Love Beyond Borders

Two years into my twenties, after a stretch of being single, I found the kind of romance I had only dreamed of. It was sudden, intense, and different from anything I expected. I fell in love for the first time in New York City, abruptly and fervently. He was Indian-French, born and raised in Brooklyn, New York City, and came from a devout Hindu Brahmin family. I am a Brown woman of Chinese and Indian descent, raised in Singapore, and shaped by Southeast Asian values that differ from his cultural and spiritual background. 

Our relationship, which lasted a year and a half, was built on mutual respect and emotional depth. Yet, despite our connection, we could not escape the reality of societal and familial expectations. To those around him, I was not seen as a partner, I was seen as a threat.

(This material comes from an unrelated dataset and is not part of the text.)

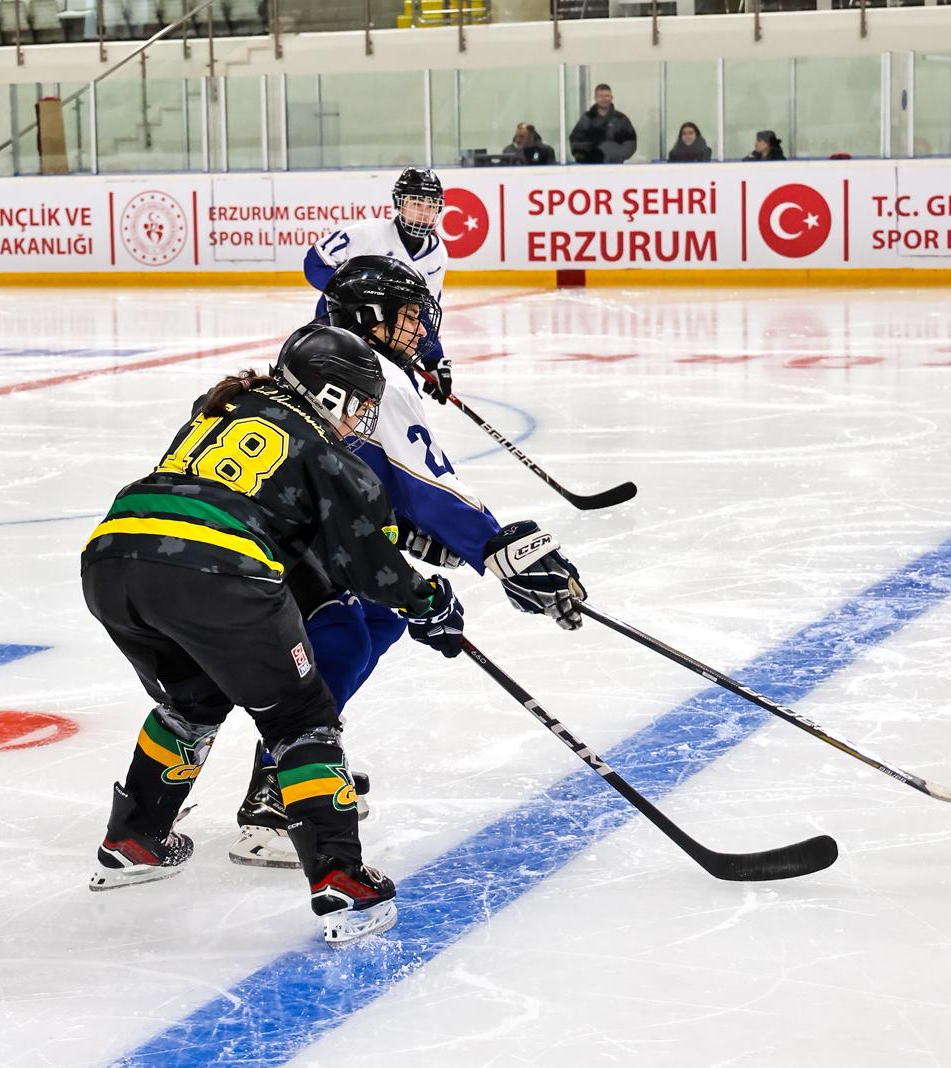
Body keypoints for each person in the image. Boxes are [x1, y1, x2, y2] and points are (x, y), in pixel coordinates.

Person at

I was subjected to derogatory labels, such as being called a ‘terrorist’, dismissed as ‘uneducated’, and degraded as someone hailing from a “backward” region, and those remarks inflicted deep emotional harm, insecurity and trauma to my personal identity and continue to do so.

Eventually, I made the painful decision to walk away. Not because the love had faded, but because I had to protect my dignity and mental wellbeing. We parted ways on a July evening, beneath the glitter of Independence Day fireworks. I wept in his arms at a subway station, overwhelmed not by regret but by the weight of choosing self-preservation over silence of prejudice. That goodbye marked more than heartbreak, it revealed the harsh truth that prejudice can silence even the sincerest love. It made me question why we let borders of faith, caste, and nationality define what is possible between two hearts. 

Sometimes I find myself wondering. 

Why do borders drawn by nation, skin, faith, and social hierarchy continue to dictate who we are allowed to love? Why do we still let fear win over empathy? 

These boundaries, so often used to separate and judge, are not innate. We are not born to hate. We are taught to. And if hatred can be learnt, so too can love, so too can understanding. 

I believe that to love someone from a different world, especially when that world disapproves of your union, is one of the most radical acts a person can commit. It demands honesty, vulnerability, and courage. It demands a kind of emotional endurance most people never prepare for. 

To love beyond borders is to believe that another world is possible, one where humanity takes precedence over heritage, and where connection is not sacrificed at the altar of conformity. I still carry hope. I still believe in love not as a fairytale, but as a force that challenges us to grow, to question, and to rise above the narratives we were given. 

A love that doesn’t just feel good, but dares to be transformative. I loved you, R.